For me, food in general is upsetting to my body. I feel my very best when I don't eat. When I don't eat I am not struck with stomach pain and cramps from eating or SBS issues. Only problems are that I really enjoy the taste of food and one must eat to survive. 
So I try to eat light, non-greasy, small portion foods whenever possible as these do not upset my stomach and bowel as much as a heavy, large meal does. 

I don't know if there is another that experiences the same issues with food in the same way as I do, although I imagine it is similar to Crohn's and UC flare ups. But either way, it makes the day very hard to plan.

Tuesday, May 15, 2012

The FAP Beginning

life's a polyp

For those of you that are new to the world of FAP, you must first understand the genetic disease.

Briefly, Familial Adenomatous Polyposis is a rare hereditary genetic mutation on the APC gene that predisposes an individual to colon cancer due to hundreds to thousands of precancerous polyps developing in the colon at an early age. Those with FAP develop significantly more polyps and at an earlier age than those without FAP. If the FAP polyps are not treated, the individual will inevitably develop colon cancer. Due to the autosomal dominant hereditary nature of FAP, the offspring of an affected individual has a 50% chance of inheriting FAP.
There are associated manifestations of FAP as well. These include:
  • Congenital hypertrophy of retinal pigment epithelium (CHRPE)
  • Osteomas, supernumerary teeth, odontomas
  • Desmoids, fibromas, epidermoid cysts
  • Stomach, duodenal, and other small bowel adenomas
  • Gastric fundic gland polyps
  • Brain tumors
  • Increased Risk for Gastric Cancers and cancers of the Thyroid, Pancreas, Liver, Central Nervous System, Adrenal, and Bile Ducts
FAP is sometimes referred to as Gardner's Syndrome. This was described as a variation early on, prior to the level of understanding about FAP that is now known and is no longer acknowledged by the National Comprehensive Cancer Network (NCCN). 

FAP occurs due to a mutation on the APC gene and has been associated with mutations between codons 178 and 309, between codons 409 and 1,580, corresponding to exons 5-8, 9-14 and the first half of the large final exon. While the APC gene is the only gene identified to lead to FAP, there have been over 300 different variations of mutations found on the APC gene thus far.

Attenuated FAP is a variation characterized by a significant risk for colon cancer but fewer colonic polyps (average of 30), more proximally located polyps, and diagnosis of colon cancer at a later age; management may be substantially different. AFAP mutation on the APC gene is usually associated with mutations at the extreme 5' (before codon 157) and 3' (after codon 1,595) ends of the APC gene, and in the alternatively spliced region of exon 9 (codons 213-412). 

If a brain tumor occurs in someone with either FAP or a hereditary non-polyposis colorectal cancer condition, it has been referred to previously as Turcot Syndrome. However, the NCCN recommends against using this term as it is imprecise. 

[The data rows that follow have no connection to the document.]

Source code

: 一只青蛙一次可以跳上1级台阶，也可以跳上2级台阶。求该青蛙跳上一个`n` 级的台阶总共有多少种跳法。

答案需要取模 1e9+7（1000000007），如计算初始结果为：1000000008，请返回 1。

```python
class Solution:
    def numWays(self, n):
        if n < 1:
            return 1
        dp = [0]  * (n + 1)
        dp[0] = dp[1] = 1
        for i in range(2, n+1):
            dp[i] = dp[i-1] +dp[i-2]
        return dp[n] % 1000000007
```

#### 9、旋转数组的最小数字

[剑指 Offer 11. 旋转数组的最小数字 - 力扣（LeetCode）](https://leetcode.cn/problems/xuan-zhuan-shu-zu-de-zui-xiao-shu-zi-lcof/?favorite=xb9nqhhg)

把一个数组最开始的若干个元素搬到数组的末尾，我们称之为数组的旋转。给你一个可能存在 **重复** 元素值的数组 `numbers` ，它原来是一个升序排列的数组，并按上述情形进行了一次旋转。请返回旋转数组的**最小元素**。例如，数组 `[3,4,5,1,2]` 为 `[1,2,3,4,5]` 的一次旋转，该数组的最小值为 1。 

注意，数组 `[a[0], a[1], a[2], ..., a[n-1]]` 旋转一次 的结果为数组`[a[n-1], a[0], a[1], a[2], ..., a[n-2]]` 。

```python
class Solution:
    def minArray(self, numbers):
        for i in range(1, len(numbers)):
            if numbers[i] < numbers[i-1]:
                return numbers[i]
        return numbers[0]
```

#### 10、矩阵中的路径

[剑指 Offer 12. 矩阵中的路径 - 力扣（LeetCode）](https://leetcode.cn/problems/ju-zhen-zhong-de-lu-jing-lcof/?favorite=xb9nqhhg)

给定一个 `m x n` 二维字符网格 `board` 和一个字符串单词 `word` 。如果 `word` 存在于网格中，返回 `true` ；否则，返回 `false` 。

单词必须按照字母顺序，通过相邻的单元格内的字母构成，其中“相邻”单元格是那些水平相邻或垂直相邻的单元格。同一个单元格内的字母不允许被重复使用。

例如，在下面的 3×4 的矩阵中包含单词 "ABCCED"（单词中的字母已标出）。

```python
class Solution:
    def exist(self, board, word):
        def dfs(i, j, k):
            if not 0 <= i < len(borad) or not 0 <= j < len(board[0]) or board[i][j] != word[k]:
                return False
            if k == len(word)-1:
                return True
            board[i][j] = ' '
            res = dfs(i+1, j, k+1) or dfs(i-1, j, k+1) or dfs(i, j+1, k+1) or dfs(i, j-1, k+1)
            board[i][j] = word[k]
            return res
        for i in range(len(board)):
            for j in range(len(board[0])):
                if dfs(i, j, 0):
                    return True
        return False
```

NCCN recommends genetic testing to occur in infancy for children suspected of having FAP with colonoscopies occurring annually upon age 10, if symptoms do not present earlier requiring colonoscopy. For monitoring of hepatoblastoma to occur every 3-6 months from birth to age 5. NCCN guidelines also provide detailed recommended monitoring guidelines for the additional cancer risks associated with FAP. These can be viewed by creating a free account with NCCN.